**REQUIREMENT:**
Copy the data exactly; pictures stay out of the copy.

Extracted page text data:
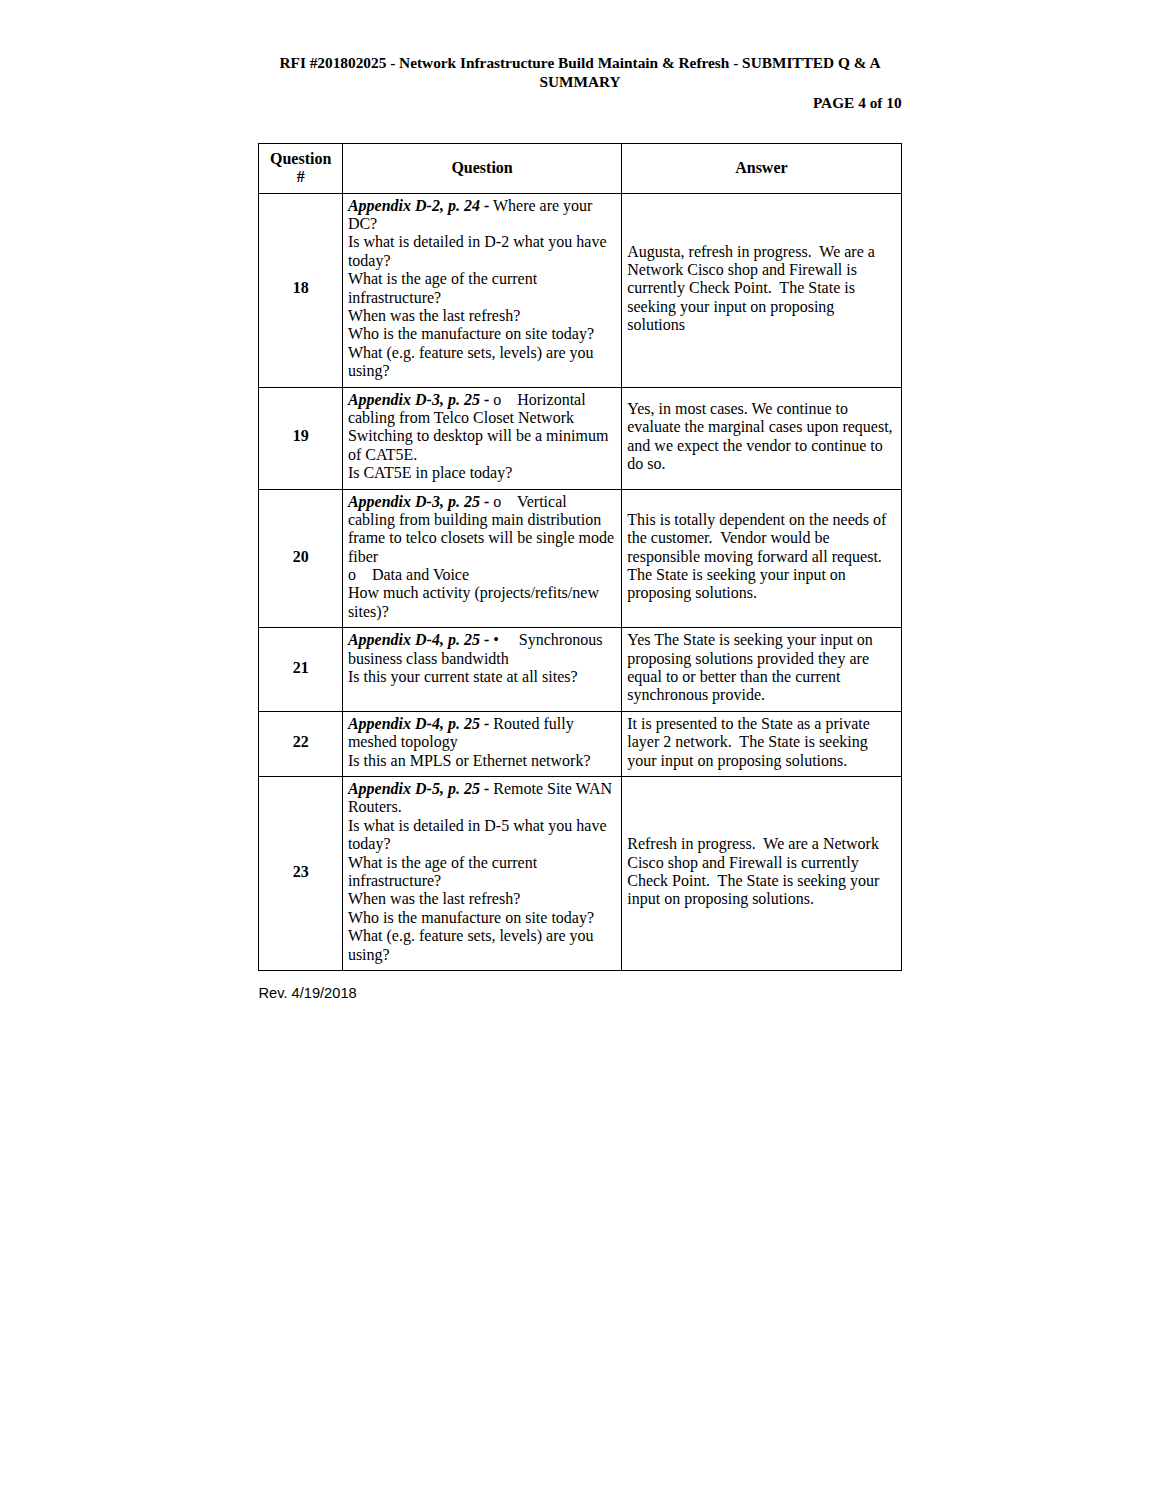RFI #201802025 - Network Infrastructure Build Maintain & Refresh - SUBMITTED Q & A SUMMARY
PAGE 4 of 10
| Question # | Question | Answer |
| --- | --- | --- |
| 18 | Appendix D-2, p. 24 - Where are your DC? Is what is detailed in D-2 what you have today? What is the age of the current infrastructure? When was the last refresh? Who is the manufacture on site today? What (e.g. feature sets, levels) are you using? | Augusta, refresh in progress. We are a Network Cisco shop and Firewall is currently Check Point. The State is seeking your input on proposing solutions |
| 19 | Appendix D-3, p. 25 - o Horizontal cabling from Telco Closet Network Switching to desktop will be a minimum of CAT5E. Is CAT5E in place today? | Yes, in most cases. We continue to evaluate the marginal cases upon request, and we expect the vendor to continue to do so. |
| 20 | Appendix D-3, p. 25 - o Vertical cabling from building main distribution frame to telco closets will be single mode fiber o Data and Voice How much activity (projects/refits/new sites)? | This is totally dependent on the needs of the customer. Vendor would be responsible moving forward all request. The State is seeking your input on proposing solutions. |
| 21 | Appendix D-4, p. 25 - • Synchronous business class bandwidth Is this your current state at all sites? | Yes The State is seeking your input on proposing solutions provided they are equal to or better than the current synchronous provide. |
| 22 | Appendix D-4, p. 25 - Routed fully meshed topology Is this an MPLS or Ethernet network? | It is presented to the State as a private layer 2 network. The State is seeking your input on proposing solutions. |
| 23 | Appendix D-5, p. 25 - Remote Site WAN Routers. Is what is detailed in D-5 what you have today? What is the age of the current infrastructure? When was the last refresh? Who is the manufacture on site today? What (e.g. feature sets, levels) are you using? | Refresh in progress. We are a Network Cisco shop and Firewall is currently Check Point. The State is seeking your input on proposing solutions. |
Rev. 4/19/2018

**ANSWER FOR THE TASK:**
RFI #201802025 - Network Infrastructure Build Maintain & Refresh - SUBMITTED Q & A SUMMARY
PAGE 4 of 10
| Question # | Question | Answer |
| --- | --- | --- |
| 18 | Appendix D-2, p. 24 - Where are your DC? Is what is detailed in D-2 what you have today? What is the age of the current infrastructure? When was the last refresh? Who is the manufacture on site today? What (e.g. feature sets, levels) are you using? | Augusta, refresh in progress. We are a Network Cisco shop and Firewall is currently Check Point. The State is seeking your input on proposing solutions |
| 19 | Appendix D-3, p. 25 - o Horizontal cabling from Telco Closet Network Switching to desktop will be a minimum of CAT5E. Is CAT5E in place today? | Yes, in most cases. We continue to evaluate the marginal cases upon request, and we expect the vendor to continue to do so. |
| 20 | Appendix D-3, p. 25 - o Vertical cabling from building main distribution frame to telco closets will be single mode fiber o Data and Voice How much activity (projects/refits/new sites)? | This is totally dependent on the needs of the customer. Vendor would be responsible moving forward all request. The State is seeking your input on proposing solutions. |
| 21 | Appendix D-4, p. 25 - • Synchronous business class bandwidth Is this your current state at all sites? | Yes The State is seeking your input on proposing solutions provided they are equal to or better than the current synchronous provide. |
| 22 | Appendix D-4, p. 25 - Routed fully meshed topology Is this an MPLS or Ethernet network? | It is presented to the State as a private layer 2 network. The State is seeking your input on proposing solutions. |
| 23 | Appendix D-5, p. 25 - Remote Site WAN Routers. Is what is detailed in D-5 what you have today? What is the age of the current infrastructure? When was the last refresh? Who is the manufacture on site today? What (e.g. feature sets, levels) are you using? | Refresh in progress. We are a Network Cisco shop and Firewall is currently Check Point. The State is seeking your input on proposing solutions. |
Rev. 4/19/2018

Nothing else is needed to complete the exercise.